South African visual activist Zanele Muholi has won the prestigious 2026 Hasselblad Award, one of the highest honors in photography. The award, which includes a cash prize and a major exhibition at the Hasselblad Foundation in Gothenburg, Sweden, recognizes Muholi's decades-long dedication to documenting and celebrating Black LGBTQIA+ communities in South Africa and beyond. Their powerful portraits and self-portraits challenge historical erasure and create a profound visual archive of resistance and existence.

Chief Curator Julian Cox to Depart Beleaguered Art Gallery of Ontario

Julian Cox will step down as deputy director and chief curator of the Art Gallery of Ontario on April 13, concluding an eight-year tenure. The AGO's director praised Cox's impact on exhibitions, collection growth, and scholarship, stating his departure is not connected to recent institutional turmoil.
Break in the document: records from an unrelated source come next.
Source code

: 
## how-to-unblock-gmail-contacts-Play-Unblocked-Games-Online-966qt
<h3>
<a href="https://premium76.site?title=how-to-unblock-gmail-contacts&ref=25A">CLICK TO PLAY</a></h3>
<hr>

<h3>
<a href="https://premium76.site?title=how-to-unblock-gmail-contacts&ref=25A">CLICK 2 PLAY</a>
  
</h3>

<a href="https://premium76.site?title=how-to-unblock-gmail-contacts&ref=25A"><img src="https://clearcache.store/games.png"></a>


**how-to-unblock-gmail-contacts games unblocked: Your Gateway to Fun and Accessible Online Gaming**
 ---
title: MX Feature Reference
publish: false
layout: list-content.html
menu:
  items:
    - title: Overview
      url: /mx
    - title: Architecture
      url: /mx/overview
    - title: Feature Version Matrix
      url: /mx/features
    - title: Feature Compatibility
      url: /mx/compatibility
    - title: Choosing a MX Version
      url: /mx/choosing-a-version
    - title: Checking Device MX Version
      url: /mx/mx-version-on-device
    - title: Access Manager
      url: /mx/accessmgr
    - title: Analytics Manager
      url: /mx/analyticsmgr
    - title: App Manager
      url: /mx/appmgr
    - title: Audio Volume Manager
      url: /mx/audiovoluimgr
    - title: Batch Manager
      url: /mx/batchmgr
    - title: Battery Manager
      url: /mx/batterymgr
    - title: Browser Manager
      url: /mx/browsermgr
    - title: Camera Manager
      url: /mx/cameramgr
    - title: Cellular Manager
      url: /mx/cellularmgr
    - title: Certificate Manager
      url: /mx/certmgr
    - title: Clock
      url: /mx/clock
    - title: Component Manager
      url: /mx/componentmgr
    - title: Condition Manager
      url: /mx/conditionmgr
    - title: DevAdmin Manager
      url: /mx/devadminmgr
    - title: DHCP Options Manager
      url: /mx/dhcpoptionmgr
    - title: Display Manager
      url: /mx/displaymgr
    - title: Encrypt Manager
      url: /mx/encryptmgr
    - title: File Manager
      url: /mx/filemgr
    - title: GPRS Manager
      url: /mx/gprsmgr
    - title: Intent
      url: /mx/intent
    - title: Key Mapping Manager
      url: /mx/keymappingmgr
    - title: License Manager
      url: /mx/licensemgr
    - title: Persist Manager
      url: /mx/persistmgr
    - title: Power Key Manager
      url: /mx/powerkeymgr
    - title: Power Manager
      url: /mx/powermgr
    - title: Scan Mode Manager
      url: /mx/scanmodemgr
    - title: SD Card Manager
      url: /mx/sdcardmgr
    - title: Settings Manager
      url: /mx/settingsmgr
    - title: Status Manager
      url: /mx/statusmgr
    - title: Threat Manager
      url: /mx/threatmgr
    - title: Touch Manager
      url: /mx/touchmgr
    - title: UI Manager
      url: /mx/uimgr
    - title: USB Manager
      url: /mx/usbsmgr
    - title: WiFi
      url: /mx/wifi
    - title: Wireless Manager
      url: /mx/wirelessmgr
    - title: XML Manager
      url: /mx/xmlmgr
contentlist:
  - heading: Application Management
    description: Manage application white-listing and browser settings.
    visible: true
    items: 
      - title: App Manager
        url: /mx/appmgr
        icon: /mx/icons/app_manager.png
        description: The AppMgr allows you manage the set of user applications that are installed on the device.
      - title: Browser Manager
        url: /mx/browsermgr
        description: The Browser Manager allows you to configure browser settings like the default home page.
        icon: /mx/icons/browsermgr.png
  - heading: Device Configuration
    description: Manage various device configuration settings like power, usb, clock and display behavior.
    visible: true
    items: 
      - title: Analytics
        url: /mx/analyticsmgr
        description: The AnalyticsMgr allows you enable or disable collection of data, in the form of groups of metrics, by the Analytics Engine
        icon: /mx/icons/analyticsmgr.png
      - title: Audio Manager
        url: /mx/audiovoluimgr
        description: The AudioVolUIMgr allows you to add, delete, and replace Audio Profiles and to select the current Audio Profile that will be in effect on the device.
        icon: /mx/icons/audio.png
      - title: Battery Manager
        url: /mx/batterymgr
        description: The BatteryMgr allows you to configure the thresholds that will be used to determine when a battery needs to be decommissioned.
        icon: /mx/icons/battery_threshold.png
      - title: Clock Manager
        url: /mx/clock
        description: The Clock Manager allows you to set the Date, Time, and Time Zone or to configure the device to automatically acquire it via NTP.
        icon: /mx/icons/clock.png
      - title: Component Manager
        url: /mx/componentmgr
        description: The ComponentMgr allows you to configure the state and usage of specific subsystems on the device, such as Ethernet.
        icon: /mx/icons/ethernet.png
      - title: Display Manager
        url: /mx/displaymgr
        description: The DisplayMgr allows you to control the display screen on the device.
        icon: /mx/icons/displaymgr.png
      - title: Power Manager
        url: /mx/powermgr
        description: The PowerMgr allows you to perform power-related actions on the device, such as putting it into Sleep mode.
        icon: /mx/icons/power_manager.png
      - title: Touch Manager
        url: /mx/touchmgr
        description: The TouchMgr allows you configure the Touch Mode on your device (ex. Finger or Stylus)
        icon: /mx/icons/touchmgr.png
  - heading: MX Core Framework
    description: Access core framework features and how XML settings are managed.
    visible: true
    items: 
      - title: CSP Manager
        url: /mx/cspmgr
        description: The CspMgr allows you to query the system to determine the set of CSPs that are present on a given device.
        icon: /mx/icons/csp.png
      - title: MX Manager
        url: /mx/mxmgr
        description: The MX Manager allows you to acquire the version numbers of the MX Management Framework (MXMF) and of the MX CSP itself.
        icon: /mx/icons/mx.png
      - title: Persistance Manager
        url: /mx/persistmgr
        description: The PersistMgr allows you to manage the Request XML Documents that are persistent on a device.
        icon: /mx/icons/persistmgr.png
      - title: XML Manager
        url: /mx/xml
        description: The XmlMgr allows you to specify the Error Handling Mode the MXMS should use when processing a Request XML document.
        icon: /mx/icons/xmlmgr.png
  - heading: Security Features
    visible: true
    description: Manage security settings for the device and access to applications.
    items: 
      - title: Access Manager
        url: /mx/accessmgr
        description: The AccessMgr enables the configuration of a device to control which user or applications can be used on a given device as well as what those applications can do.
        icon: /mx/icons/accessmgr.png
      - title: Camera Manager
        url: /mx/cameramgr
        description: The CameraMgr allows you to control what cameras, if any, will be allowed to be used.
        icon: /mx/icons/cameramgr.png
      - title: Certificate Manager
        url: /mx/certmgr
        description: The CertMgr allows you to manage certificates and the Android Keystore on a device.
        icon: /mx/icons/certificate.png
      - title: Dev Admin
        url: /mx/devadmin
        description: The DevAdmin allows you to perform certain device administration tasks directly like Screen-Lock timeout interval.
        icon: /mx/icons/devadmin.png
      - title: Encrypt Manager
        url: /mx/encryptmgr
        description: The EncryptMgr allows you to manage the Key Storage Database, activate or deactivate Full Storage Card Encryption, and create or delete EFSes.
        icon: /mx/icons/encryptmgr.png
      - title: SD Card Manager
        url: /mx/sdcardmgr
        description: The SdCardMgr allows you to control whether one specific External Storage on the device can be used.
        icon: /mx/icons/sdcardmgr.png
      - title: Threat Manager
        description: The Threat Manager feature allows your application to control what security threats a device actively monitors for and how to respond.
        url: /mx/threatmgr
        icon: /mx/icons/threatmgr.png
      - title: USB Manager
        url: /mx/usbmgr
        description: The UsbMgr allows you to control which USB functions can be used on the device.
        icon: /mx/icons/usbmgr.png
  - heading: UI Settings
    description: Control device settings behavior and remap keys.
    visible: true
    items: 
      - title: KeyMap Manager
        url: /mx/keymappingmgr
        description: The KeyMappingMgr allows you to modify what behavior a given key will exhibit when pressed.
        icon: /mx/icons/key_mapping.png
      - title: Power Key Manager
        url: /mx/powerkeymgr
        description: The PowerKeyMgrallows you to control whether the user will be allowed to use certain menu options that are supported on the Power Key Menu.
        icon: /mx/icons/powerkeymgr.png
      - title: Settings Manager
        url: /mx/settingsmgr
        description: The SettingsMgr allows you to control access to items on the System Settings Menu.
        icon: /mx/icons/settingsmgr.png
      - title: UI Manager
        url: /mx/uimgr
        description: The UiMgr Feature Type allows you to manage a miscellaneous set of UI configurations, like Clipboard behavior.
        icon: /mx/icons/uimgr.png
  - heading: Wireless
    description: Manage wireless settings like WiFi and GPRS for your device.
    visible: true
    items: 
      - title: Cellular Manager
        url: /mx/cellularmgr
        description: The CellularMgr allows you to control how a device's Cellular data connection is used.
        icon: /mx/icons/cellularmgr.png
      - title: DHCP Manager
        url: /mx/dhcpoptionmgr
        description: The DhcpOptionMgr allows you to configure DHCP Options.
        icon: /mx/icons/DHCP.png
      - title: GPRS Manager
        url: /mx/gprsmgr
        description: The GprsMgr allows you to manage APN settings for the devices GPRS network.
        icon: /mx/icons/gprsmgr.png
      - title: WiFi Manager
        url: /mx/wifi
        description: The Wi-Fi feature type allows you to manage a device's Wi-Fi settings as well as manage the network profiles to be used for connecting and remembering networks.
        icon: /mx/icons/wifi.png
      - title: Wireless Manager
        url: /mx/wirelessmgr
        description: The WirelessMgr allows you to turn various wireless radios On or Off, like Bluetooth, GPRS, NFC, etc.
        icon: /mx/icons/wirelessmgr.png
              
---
‘Prince laughed like a kid as I painted “Free” on his stomach’: Steve Parke’s best photograph

Photographer Steve Parke recounts the story behind his iconic 1999 photo shoot of Prince for Notorious magazine. The singer rejected the magazine's initial concept of painting "1999" on his stomach, instead insisting on the word "Free" to reflect his ongoing battle for artistic freedom from record labels. Parke, who was Prince's in-house art director, ended up painting the word on the singer's stomach himself with gold paint, causing Prince to laugh like a child from the cold sensation.

In the Studio with Garnet Goldman

Artist Garnet Goldman discusses her intricate, hand-cut paper works in an interview, detailing her shift from painting to paper cutting after a creative hiatus. She describes her intuitive process, where pieces begin with a single shape and evolve into complex compositions of flora, hair, and symbolic figures that blend folk tradition and personal mythology.